Abstract

Infectious complications remain the most significant cause for morbidity in pediatric patients receiving chronic peritoneal dialysis (PD). Although prophylactic measures have led to improved results in some centers, the frequency of peritonitis in children on PD continues to exceed that seen in adults, and peritonitis remains the most common reason for changing dialysis modality in children (1,2). The serious nature of this infection led to the creation and publication in 2000 of the Consensus Guidelines for the Treatment of Peritonitis in Pediatric Patients Receiving Peritoneal Dialysis (3), under the auspices of the International Society for Peritoneal Dialysis (ISPD). Those largely opinion-based guidelines were composed by an international committee of experts in the field of pediatric dialysis and served as the first such set of recommendations specific to the pediatric PD population. After the publication of those guidelines, the International Pediatric Peritoneal Dialysis Registry (IPPR) was established to support evaluations of the impact of implementing the guidelines on a global basis and to collect data to serve as evidence upon which future guidelines could be based.

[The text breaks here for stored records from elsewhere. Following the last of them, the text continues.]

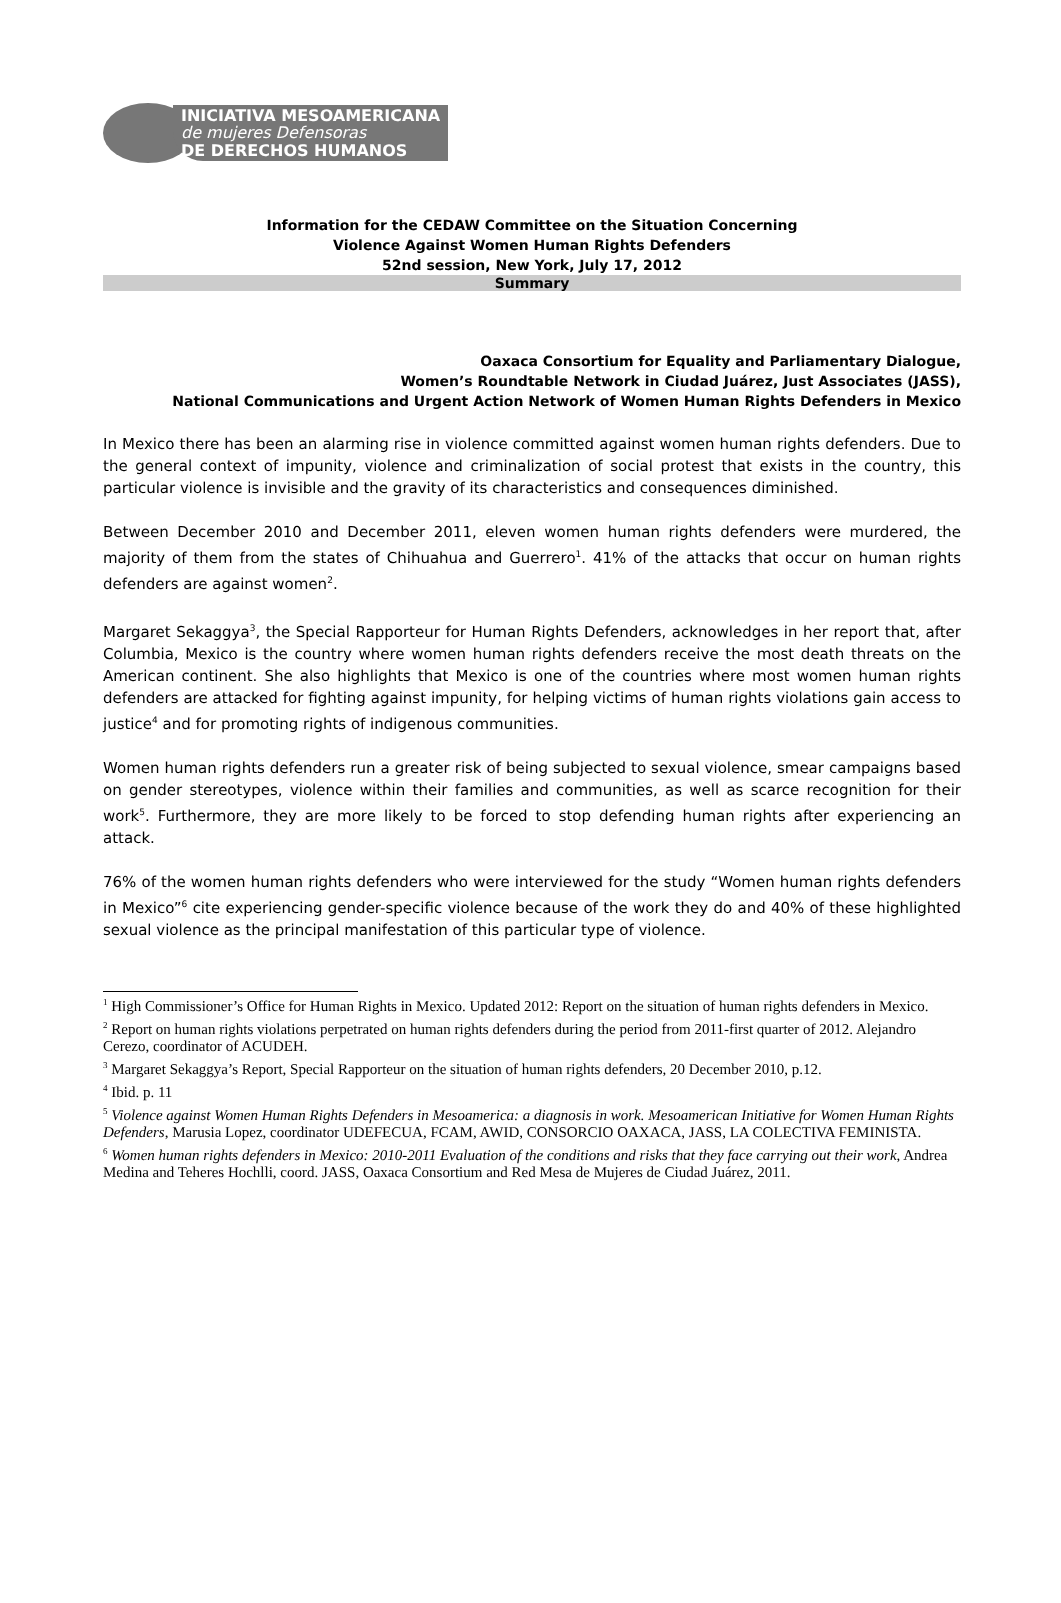INICIATIVA MESOAMERICANA
de mujeres Defensoras
DE DERECHOS HUMANOS
Information for the CEDAW Committee on the Situation Concerning
Violence Against Women Human Rights Defenders
52nd session, New York, July 17, 2012
Summary
Oaxaca Consortium for Equality and Parliamentary Dialogue,
Women’s Roundtable Network in Ciudad Juárez, Just Associates (JASS),
National Communications and Urgent Action Network of Women Human Rights Defenders in Mexico
In Mexico there has been an alarming rise in violence committed against women human rights defenders. Due to the general context of impunity, violence and criminalization of social protest that exists in the country, this particular violence is invisible and the gravity of its characteristics and consequences diminished.
Between December 2010 and December 2011, eleven women human rights defenders were murdered, the majority of them from the states of Chihuahua and Guerrero<sup>1</sup>. 41% of the attacks that occur on human rights defenders are against women<sup>2</sup>.
Margaret Sekaggya<sup>3</sup>, the Special Rapporteur for Human Rights Defenders, acknowledges in her report that, after Columbia, Mexico is the country where women human rights defenders receive the most death threats on the American continent. She also highlights that Mexico is one of the countries where most women human rights defenders are attacked for fighting against impunity, for helping victims of human rights violations gain access to justice<sup>4</sup> and for promoting rights of indigenous communities.
Women human rights defenders run a greater risk of being subjected to sexual violence, smear campaigns based on gender stereotypes, violence within their families and communities, as well as scarce recognition for their work<sup>5</sup>. Furthermore, they are more likely to be forced to stop defending human rights after experiencing an attack.
76% of the women human rights defenders who were interviewed for the study “Women human rights defenders in Mexico”<sup>6</sup> cite experiencing gender-specific violence because of the work they do and 40% of these highlighted sexual violence as the principal manifestation of this particular type of violence.
<sup>1</sup> High Commissioner’s Office for Human Rights in Mexico. Updated 2012: Report on the situation of human rights defenders in Mexico.
<sup>2</sup> Report on human rights violations perpetrated on human rights defenders during the period from 2011-first quarter of 2012. Alejandro Cerezo, coordinator of ACUDEH.
<sup>3</sup> Margaret Sekaggya’s Report, Special Rapporteur on the situation of human rights defenders, 20 December 2010, p.12.
<sup>4</sup> Ibid. p. 11
<sup>5</sup> Violence against Women Human Rights Defenders in Mesoamerica: a diagnosis in work. Mesoamerican Initiative for Women Human Rights Defenders, Marusia Lopez, coordinator UDEFECUA, FCAM, AWID, CONSORCIO OAXACA, JASS, LA COLECTIVA FEMINISTA.
<sup>6</sup> Women human rights defenders in Mexico: 2010-2011 Evaluation of the conditions and risks that they face carrying out their work, Andrea Medina and Teheres Hochlli, coord. JASS, Oaxaca Consortium and Red Mesa de Mujeres de Ciudad Juárez, 2011.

Data generated from 501 episodes of peritonitis were collected by the IPPR and serve as a foundation for many of the recommendations made in the present publication (4,5). As with the earlier publication, an international group of experts consisting of pediatric nephrologists, a pediatric dialysis nurse, and a pediatric infectious disease specialist collaborated in the effort. Committee discussions took place face-to-face, during conference calls, and by e-mail. The strength of each guideline statement is graded as Level 1 or 2, or Not Graded, and the quality of the supporting evidence as A, B, C, or D in accordance with the rating scheme used in the KDIGO (Kidney Disease: Improving Global Outcomes) Clinical Practice Guideline for the Care of the Kidney Transplant Recipient (6). Table 1 describes the scheme. TABLE 1 Guideline Rating Scheme Finally, wherever possible, efforts were made to achieve harmonization between the recently published adult treatment recommendations and those designed for children (7). In addition, supporting information (for example, reporting of peritonitis rates, definitions) that is included in the publication pertaining to adults and that is equally applicable to pediatric populations was included in the present publication.